By: Jane Voigt
The world celebrated the 25th anniversary of the fall of the Berlin Wall this week. The barrier had divided a country, families, and economic growth across Europe. Maybe the ATP should consider bringing down the wall between doubles and singles. It might help create an international community of tennis, rather than what seems like a class system with doubles stuck in the second-tier.
But one cannot shift the perceptions of sponsors and mega-media organizations until their executives can project a positive return on investment. And they cannot foresee that positive cash flow until doubles is spotlighted more and sells more tickets.
Singles has historically led the game. Players are marketed differently, as is the thrill of their individual games. We hear “the Federer forehand,” “Djokovic’s return of serve,” and “Nadal’s spin.” Their very movements are branded and sold. Doubles teams, though, go through divorces so frequently, save for twins Bob and Mike Bryan. The splits hinder any continuity that marketing and promotion can hold onto and build from.
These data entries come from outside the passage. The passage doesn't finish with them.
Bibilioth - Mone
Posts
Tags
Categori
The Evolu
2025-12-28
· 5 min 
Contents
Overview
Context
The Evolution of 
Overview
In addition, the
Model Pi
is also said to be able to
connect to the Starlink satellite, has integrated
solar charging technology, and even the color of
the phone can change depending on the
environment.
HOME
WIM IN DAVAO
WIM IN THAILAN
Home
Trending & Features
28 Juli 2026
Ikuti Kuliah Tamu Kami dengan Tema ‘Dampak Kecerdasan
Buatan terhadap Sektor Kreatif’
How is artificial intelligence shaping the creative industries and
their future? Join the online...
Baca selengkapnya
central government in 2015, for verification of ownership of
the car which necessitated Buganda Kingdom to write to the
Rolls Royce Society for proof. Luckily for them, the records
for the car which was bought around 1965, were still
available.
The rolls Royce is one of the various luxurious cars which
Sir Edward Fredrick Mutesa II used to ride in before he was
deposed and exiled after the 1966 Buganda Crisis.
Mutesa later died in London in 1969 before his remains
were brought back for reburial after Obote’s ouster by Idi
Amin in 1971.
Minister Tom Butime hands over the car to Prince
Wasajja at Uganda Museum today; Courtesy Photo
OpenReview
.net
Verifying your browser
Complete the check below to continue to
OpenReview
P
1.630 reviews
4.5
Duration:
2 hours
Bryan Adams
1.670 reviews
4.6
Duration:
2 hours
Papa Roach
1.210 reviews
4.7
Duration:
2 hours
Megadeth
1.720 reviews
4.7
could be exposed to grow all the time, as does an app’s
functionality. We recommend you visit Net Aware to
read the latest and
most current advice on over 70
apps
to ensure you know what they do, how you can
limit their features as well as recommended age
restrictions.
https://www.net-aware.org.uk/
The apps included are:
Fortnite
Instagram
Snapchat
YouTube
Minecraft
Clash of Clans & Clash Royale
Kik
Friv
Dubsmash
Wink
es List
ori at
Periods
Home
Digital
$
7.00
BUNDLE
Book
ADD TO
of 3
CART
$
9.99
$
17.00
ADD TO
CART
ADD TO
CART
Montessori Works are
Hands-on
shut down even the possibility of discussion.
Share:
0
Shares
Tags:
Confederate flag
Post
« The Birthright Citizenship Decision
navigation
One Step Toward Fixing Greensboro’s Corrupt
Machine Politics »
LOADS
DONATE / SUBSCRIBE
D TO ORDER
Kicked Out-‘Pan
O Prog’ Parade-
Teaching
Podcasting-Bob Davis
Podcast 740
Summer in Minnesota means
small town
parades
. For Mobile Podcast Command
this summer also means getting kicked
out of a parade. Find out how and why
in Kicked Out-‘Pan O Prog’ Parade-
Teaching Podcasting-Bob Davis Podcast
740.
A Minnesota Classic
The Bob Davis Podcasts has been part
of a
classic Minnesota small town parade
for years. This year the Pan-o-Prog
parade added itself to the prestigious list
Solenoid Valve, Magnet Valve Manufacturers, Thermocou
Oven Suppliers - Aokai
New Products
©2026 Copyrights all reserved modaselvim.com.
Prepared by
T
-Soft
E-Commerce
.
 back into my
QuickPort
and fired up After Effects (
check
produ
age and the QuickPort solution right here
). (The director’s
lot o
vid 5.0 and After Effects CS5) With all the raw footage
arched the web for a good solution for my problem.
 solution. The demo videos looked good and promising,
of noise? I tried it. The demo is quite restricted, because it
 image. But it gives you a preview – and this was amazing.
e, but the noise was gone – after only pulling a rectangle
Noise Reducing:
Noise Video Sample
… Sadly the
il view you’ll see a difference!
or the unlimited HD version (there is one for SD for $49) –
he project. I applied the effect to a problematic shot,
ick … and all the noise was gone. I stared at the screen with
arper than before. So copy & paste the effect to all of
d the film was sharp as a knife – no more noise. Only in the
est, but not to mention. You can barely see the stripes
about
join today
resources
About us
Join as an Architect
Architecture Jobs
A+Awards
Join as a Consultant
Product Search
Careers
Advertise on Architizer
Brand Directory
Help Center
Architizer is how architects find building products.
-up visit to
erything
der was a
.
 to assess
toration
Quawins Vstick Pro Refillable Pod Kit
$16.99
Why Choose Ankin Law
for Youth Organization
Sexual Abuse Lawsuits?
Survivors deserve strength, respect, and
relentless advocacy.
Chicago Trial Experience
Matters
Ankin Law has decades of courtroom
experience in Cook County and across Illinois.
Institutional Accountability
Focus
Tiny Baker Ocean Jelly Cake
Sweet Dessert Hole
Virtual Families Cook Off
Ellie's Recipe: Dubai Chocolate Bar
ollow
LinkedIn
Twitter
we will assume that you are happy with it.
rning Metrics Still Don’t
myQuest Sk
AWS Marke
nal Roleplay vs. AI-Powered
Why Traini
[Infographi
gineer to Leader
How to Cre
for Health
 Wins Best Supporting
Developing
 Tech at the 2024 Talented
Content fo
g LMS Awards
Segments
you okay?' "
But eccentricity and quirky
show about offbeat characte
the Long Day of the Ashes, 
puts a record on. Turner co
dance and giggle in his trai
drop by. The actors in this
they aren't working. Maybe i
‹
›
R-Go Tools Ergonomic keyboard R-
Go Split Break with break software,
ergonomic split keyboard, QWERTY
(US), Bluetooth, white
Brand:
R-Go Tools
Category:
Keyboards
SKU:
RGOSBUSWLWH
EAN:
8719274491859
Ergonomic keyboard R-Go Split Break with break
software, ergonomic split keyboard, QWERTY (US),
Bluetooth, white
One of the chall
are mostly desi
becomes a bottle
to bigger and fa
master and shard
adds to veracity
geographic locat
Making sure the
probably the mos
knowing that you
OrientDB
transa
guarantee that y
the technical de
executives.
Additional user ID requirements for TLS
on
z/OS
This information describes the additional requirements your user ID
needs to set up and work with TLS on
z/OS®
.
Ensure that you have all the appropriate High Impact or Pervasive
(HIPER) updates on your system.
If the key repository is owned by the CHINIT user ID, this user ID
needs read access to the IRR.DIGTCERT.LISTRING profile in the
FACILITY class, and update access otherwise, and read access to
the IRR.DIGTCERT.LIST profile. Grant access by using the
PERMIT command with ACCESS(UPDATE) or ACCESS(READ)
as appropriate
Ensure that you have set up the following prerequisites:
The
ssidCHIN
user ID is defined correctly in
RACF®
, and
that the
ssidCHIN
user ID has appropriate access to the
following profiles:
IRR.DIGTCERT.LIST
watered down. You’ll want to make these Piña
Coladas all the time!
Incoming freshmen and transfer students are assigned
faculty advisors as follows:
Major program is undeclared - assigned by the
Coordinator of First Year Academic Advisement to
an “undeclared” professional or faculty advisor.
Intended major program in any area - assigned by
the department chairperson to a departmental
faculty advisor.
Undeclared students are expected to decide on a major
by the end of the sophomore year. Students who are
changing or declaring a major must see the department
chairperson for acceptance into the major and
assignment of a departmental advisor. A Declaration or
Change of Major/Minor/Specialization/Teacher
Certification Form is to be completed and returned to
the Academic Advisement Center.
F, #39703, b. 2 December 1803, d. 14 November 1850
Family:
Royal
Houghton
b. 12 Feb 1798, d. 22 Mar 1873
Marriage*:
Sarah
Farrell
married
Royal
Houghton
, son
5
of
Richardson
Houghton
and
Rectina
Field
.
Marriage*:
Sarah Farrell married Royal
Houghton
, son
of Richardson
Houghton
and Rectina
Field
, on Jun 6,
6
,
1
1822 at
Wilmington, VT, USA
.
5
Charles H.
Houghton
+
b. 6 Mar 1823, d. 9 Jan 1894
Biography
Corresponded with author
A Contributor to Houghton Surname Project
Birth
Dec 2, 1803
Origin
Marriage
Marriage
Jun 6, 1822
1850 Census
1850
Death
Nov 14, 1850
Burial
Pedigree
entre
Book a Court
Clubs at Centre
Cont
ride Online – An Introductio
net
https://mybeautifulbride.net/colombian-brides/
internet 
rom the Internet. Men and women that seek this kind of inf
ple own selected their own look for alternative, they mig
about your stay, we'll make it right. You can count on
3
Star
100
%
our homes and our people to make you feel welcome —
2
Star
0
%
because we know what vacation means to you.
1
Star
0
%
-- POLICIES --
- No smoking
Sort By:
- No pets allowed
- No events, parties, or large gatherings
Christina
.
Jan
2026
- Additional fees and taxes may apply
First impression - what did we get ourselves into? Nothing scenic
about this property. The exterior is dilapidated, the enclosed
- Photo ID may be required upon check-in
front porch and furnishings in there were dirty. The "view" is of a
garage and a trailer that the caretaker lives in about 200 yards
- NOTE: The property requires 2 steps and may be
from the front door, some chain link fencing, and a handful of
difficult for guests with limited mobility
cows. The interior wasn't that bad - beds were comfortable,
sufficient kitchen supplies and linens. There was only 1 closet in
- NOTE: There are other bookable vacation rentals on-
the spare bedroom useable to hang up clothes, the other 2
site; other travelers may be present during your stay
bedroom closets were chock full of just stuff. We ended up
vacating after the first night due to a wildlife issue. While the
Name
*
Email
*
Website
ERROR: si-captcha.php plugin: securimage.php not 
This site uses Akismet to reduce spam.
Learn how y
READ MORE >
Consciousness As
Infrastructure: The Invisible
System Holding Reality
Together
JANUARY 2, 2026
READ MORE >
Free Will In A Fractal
Singles is easier to understand, too. Two players, each one in control of their side of the net, each one responsible to keep the ball in play.
Doubles is more strategic and complicated to follow. Points can be won or lost in a snap. But doubles gives insider fans frequent thrills with its brisk at-the-net volleys, and deftly feathered angles combined with the kind of power tennis that drives singles.
A step forward might be as simple as increasing prize money. Singles players that normally play qualification tournaments and bounce out of main draws in early rounds are now compensated better. Doubles players could receive more, as well, as tournaments raise total prize money. But is it enough?
Bob and Mike Bryan turned pro in 1998, the same year as Roger Federer. Per the ATP, Bob Bryan’s career prize money totaled $11,104,862 while Mike Bryan’s was $10,875,939 coming into the 2014 season. They ranked Nos. 35 and 37 in career prize money. Roger Federer earned $79,218,415 as of that date, and ranks number one.
The money issue is reminiscent of the one which hovered over the women’s game until major tournaments got on board with equal pay. No matter the gender of a tennis player or the category of game they select, their efforts, commitments and risks are pretty much on a level playing field – or tennis court, as it were. Their lives are 24/7 tennis.
A few years back, the ATP tried to fix doubles. It changed the scoring in the hopes of enticing singles players, which would theoretically raise the number of viewers. Rafael Nadal hooked up with several players for Indian Wells. Federer and Stan Wawrinka sometimes joined in. But overall, the changes didn’t meet the goal. In fact, it almost seemed to harm doubles by relegating it even farther to the fringes. Now the matches are shorter and the game – as seen through the eyes of purists – doesn’t hold up. Reasons to keep earning potential low remain because teams don’t work as hard.
Doubles may never reach the glamorous center stage appearance of singles. But this week it has, and partial credit is due to the scheduling. Doubles matches were first on, for the day and evening sessions.
Watching the last two round robin matches today were thrilling reminders of how doubles has risen on its own merits, even if the worlds remain divided. No. 8 seeds Robert Lindstedt and Lukas Kubot squeaked into the World Tour Finals a little over a week ago. They ended up making a clean sweep of their group and qualifying for the semifinals. Though the berth had already been clinched before first ball, the underdogs kept the streak going for a third straight match, defeated Jean-Julien Rojer and Horia Tecau, 6-4, 7-6(4).
Lindstedt and Kubot had never played together before the Australian Open this year, but they immediately clicked, winning their first Grand Slam title in the process. Their power game has had a dominating effect on their opponents this week. However, they can also lighten up their tactics; Kubot clinched the match with a lovely drop volley.
Meanwhile, the Bryans clinched their spot in the semifinals today as well, defeating No. 3 seeds of Alexander Peya and Bruno Soares, 7-6(3), 7-6(2).
The twins make for the doubles game’s biggest assets. They won their 102nd career title this year, the most of any team in the history of the game. They have 16 Grand Slam titles and have won all four Majors at least twice.
Yesterday, they were honored for winning the Year-End No. 1 for the sixth consecutive year and 10th overall. They also won their 10th ATPWorldTour.com Fans’ Favorite award.
“It’s been a special year for us,” Mike Bryan said, the ATP reported. “This year is definitely special — getting to 100 titles at the U. S. Open and doing it at our home slam. I’d like to thank my brother for being my partner all these years and not giving up on me.”
The World Tour Finals have been somewhat a struggle for Mike and Bob. They have won three times: 2003 and 2004 in Houston, and 2009 during the inaugural event held at its current location — London’s O2 Arena. If there’s any team that can shake off a mediocre record, it’s them.
First up tomorrow in the semifinals is Kubot and Lindstedt versus Ivan Dodig and Marcelo Melo, at noon London time. The evening session begins at 6 P.M. with Julien Benneteau and Edouard Roger-Vasselin facing Bob and Mike Bryan.